Segment Start: Material for this exercise

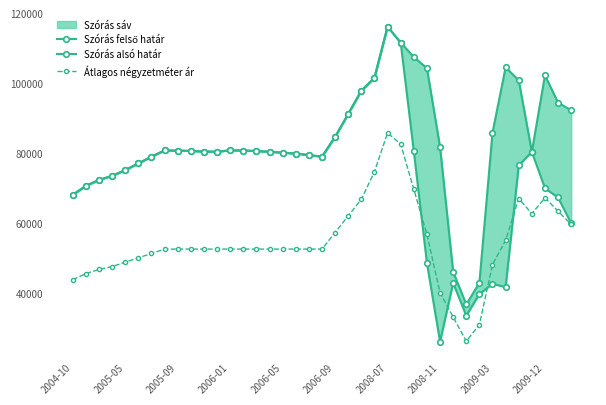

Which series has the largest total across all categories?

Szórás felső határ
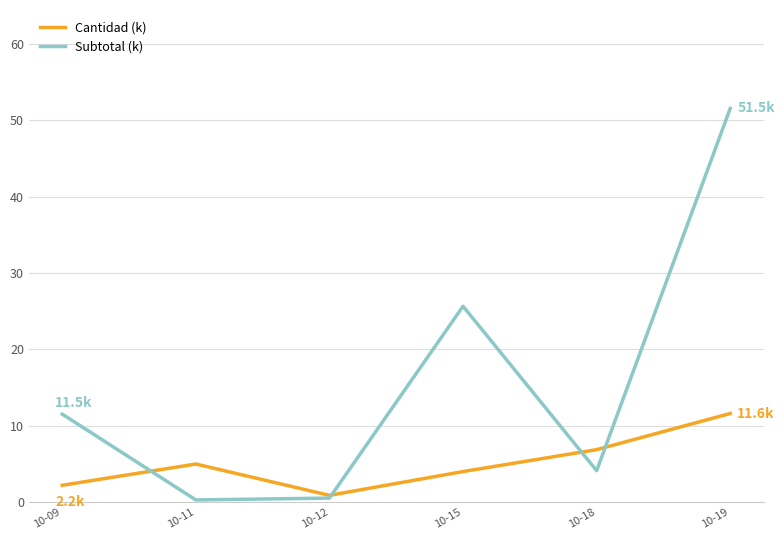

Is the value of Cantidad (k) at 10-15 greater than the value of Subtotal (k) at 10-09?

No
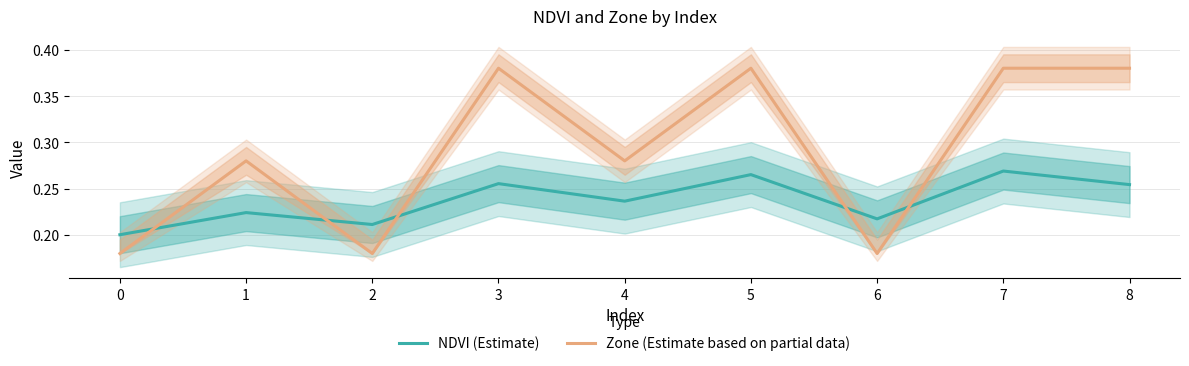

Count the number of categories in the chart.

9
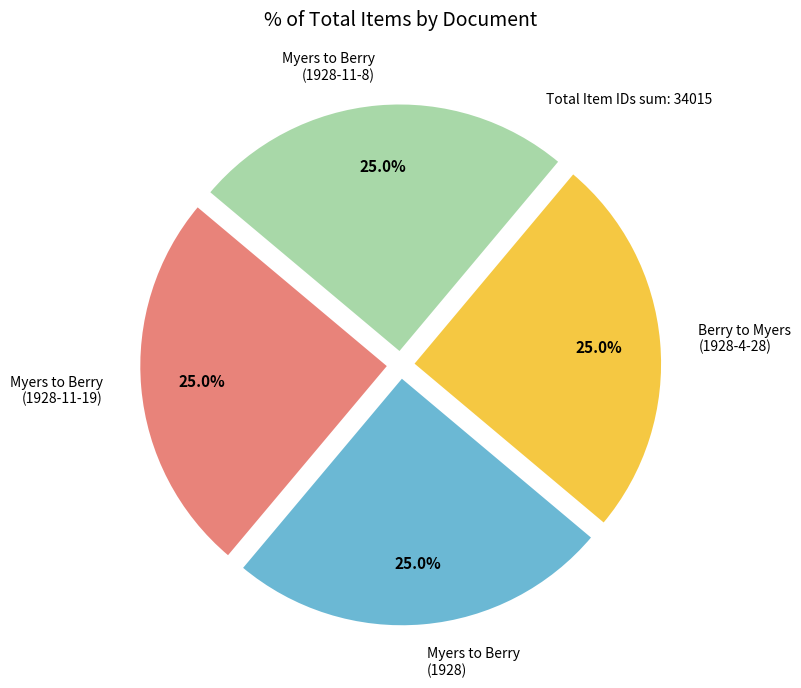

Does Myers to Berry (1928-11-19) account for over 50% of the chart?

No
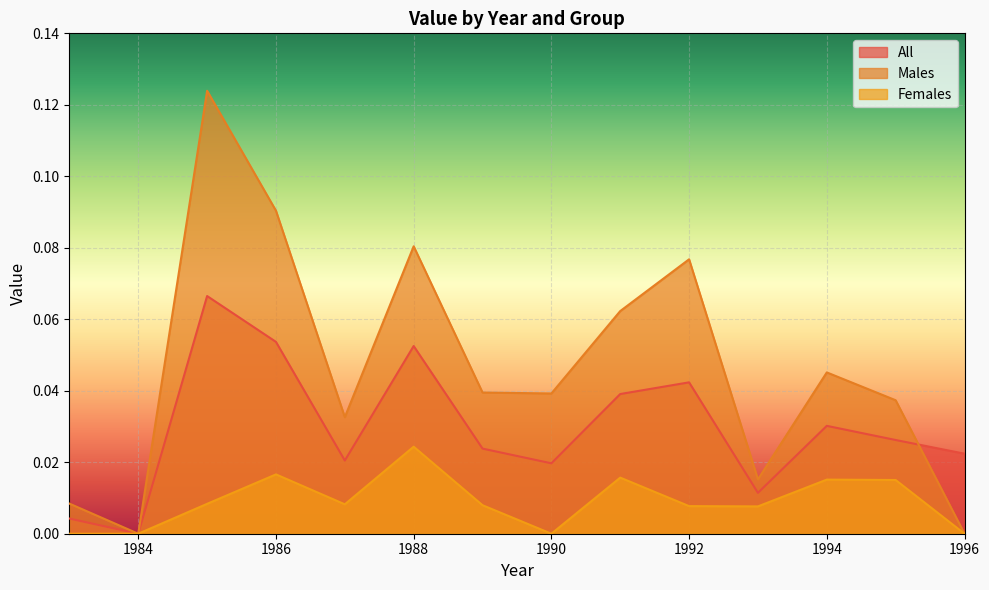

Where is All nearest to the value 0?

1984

Segment End: Material for this exercise

__Exercise instructions__. Turn every line of the records above into a numbered list, skipping blank lines and omitting the pictures.

__Answer space__.
1. Which series has the largest total across all categories?
2. Szórás felső határ
3. Is the value of Cantidad (k) at 10-15 greater than the value of Subtotal (k) at 10-09?
4. No
5. Count the number of categories in the chart.
6. 9
7. Does Myers to Berry (1928-11-19) account for over 50% of the chart?
8. No
9. Where is All nearest to the value 0?
10. 1984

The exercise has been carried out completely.